Psychedelic substances interact with the brain by binding to serotonin receptors, particularly the 2A receptor, which influences learning and reduces activity in visual processing areas. Callum White, the study's first author, explained: "We have observed in earlier studies that visual processes in the brain are suppressed by this receptor. This means that visual information about things happening in the outside world becomes less accessible to our consciousness. To fill this gap in the puzzle, our brain inserts fragments from memory -- it hallucinates."
When external visual signals weaken, the brain compensates by accessing stored images and experiences, blending them into perception to create hallucinations. The research identified that psychedelics boost low-frequency 5-Hz oscillations in visual regions. These waves enhance communication with the retrosplenial cortex, a area key to memory retrieval, altering the brain's mode to prioritize internal information over external stimuli.

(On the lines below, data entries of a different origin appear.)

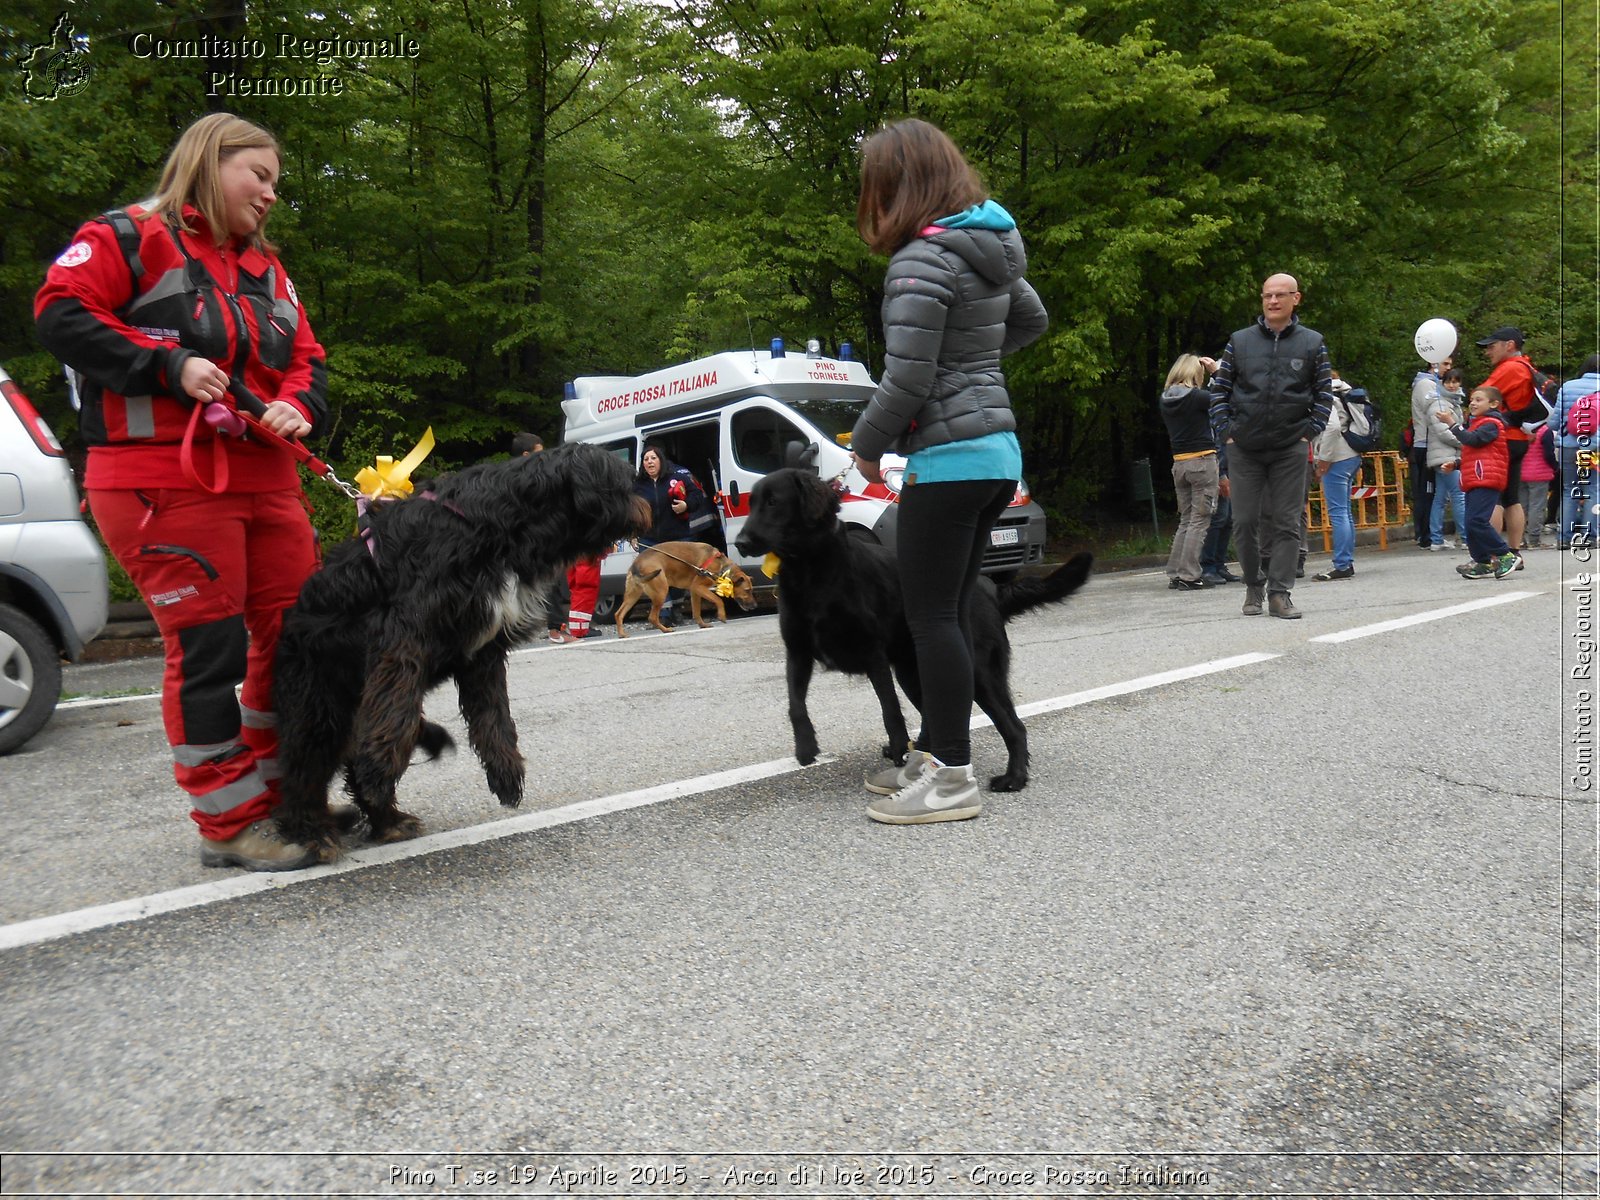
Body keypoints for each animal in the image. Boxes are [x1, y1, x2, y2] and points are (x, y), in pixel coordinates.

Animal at [275, 448, 649, 857]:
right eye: (624, 481)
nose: (647, 508)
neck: (494, 527)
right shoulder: (404, 634)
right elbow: (397, 711)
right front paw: (380, 764)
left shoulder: (483, 652)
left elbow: (493, 714)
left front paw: (506, 771)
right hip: (321, 706)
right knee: (301, 770)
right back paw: (312, 830)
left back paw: (388, 821)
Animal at [614, 544, 758, 640]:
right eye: (747, 590)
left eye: (751, 590)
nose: (755, 606)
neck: (723, 567)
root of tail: (636, 565)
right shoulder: (698, 587)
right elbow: (718, 600)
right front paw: (722, 615)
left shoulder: (695, 590)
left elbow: (696, 611)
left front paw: (702, 624)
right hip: (661, 592)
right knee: (652, 617)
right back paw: (665, 629)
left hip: (633, 596)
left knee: (618, 614)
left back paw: (622, 634)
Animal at [732, 464, 1088, 793]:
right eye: (752, 503)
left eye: (774, 502)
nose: (740, 542)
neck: (811, 571)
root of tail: (990, 588)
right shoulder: (797, 651)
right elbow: (795, 705)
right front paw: (806, 747)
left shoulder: (873, 653)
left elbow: (890, 710)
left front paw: (899, 749)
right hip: (913, 671)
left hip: (978, 673)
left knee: (1014, 727)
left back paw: (1013, 777)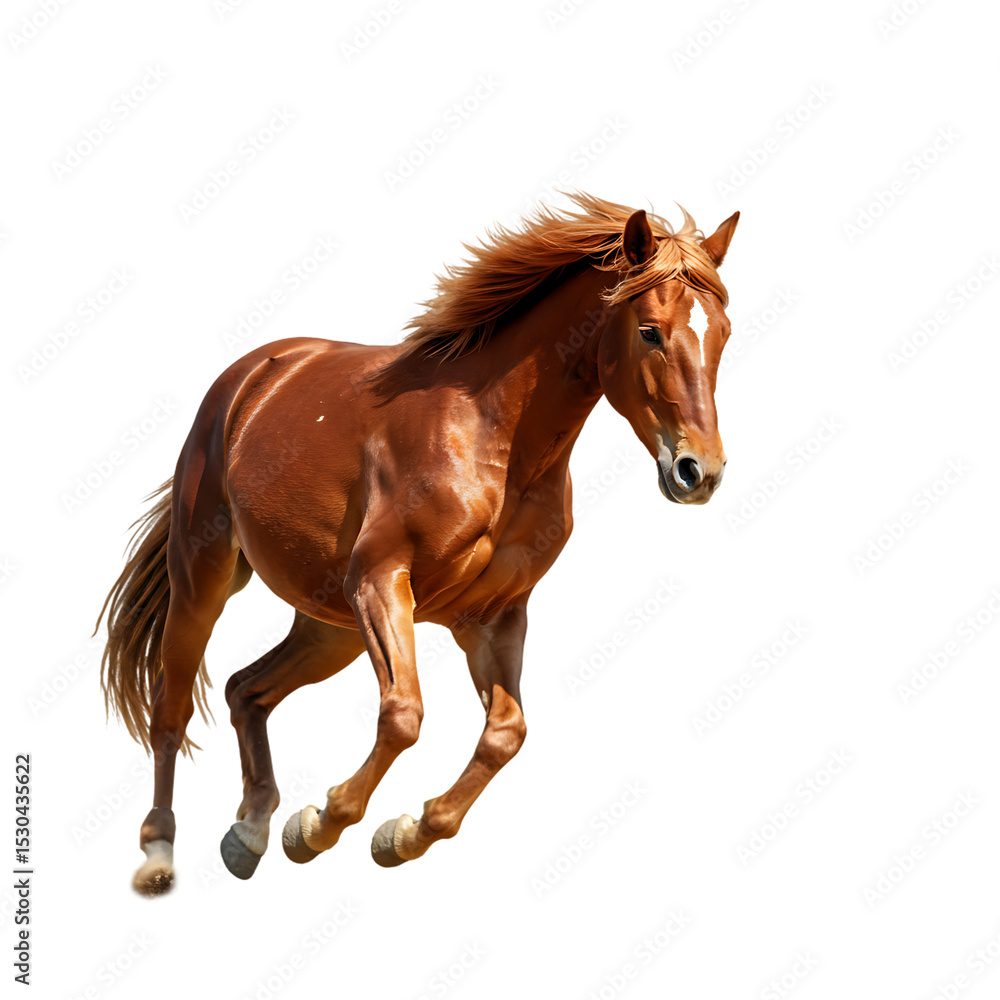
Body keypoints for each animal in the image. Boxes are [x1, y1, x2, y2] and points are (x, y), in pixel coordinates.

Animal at [97, 193, 739, 895]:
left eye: (723, 333)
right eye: (650, 330)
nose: (699, 472)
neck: (491, 436)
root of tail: (250, 378)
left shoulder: (492, 615)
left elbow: (505, 733)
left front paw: (403, 833)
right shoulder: (382, 582)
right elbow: (404, 714)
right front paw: (321, 825)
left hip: (330, 626)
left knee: (245, 690)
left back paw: (249, 833)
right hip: (205, 578)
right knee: (171, 709)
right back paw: (160, 853)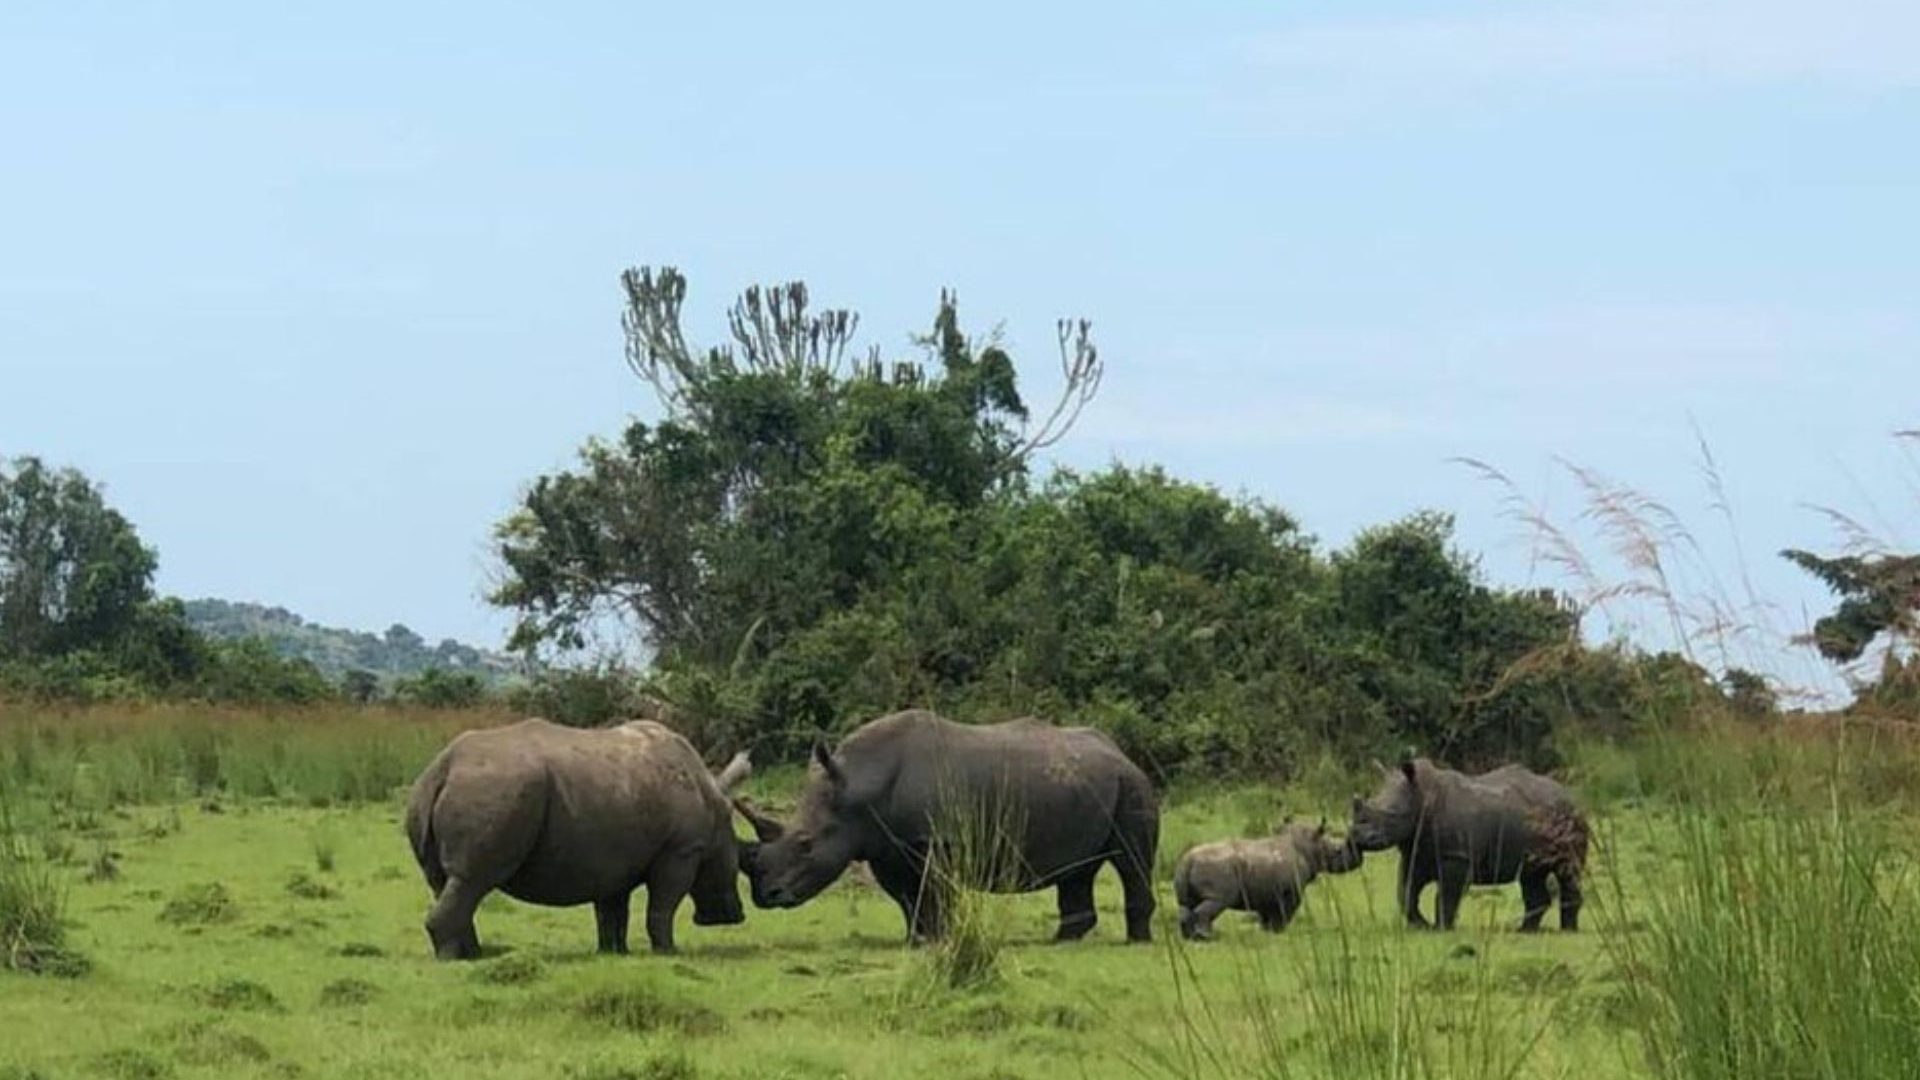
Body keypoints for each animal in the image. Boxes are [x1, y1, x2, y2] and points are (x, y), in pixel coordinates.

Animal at [403, 718, 752, 959]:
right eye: (737, 861)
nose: (730, 917)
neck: (714, 800)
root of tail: (444, 769)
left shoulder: (614, 859)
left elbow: (612, 910)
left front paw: (614, 953)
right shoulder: (682, 850)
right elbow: (663, 904)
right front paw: (668, 952)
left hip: (439, 794)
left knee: (447, 883)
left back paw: (475, 955)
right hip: (495, 789)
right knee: (473, 879)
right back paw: (457, 960)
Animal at [733, 710, 1160, 943]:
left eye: (805, 844)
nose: (766, 896)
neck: (858, 787)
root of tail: (1121, 752)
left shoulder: (937, 840)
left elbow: (935, 892)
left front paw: (941, 940)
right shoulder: (887, 847)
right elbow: (907, 897)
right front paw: (917, 940)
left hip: (1132, 786)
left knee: (1130, 861)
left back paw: (1136, 941)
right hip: (1089, 784)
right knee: (1077, 868)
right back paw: (1062, 940)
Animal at [1173, 819, 1363, 940]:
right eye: (1337, 851)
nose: (1357, 859)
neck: (1310, 847)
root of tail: (1188, 860)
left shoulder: (1265, 891)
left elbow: (1266, 913)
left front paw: (1267, 931)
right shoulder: (1290, 891)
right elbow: (1286, 912)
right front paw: (1279, 931)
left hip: (1183, 870)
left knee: (1185, 905)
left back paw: (1189, 937)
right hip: (1218, 873)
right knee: (1216, 901)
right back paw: (1207, 937)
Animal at [1349, 759, 1588, 932]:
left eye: (1393, 816)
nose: (1358, 837)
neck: (1422, 795)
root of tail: (1572, 797)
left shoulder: (1457, 855)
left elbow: (1446, 894)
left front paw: (1441, 928)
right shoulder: (1416, 851)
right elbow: (1406, 892)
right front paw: (1421, 925)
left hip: (1570, 822)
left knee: (1567, 872)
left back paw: (1568, 930)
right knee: (1531, 874)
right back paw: (1525, 931)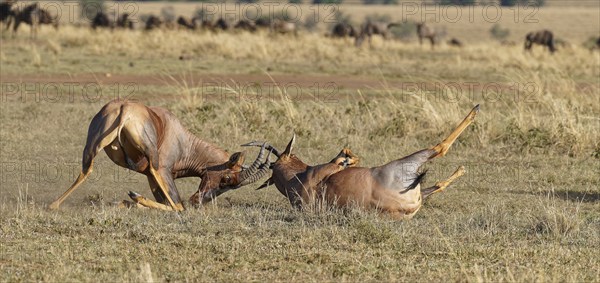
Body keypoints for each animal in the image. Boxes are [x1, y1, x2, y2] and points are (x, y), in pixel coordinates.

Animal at [49, 98, 270, 212]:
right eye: (227, 178)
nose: (197, 202)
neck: (180, 137)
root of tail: (126, 109)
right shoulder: (164, 172)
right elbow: (176, 203)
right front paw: (131, 199)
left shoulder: (150, 177)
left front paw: (124, 203)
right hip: (154, 160)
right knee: (177, 205)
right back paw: (135, 196)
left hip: (93, 145)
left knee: (85, 171)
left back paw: (54, 204)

Professor Dirk Jancke, who led the study, described the state as "a bit like partial dreaming." To observe this, the team employed optical imaging to monitor neural activity across the mouse brain in real time. The mice, engineered by Professor Thomas Knöpfel at Hong Kong Baptist University, expressed fluorescent proteins in specific cells, allowing precise tracking. Jancke noted: "We therefore know exactly in our experiments that the measured fluorescent signals originate from pyramidal cells of the cortical layers 2/3 and 5, which mediate communication within and between brain regions."
The results suggest potential for psychedelic-assisted therapy under medical supervision, where these substances might help recall positive memories and disrupt negative thought patterns. Jancke added: "When used under medical supervision, such substances can temporarily change the state of the brain to selectively recall positive memory content and restructure learned, excessively negative thought patterns, i.e., to be able to unlearn negative context. It will be exciting to see how such therapies are further personalized in the future."
The study appears in Communications Biology.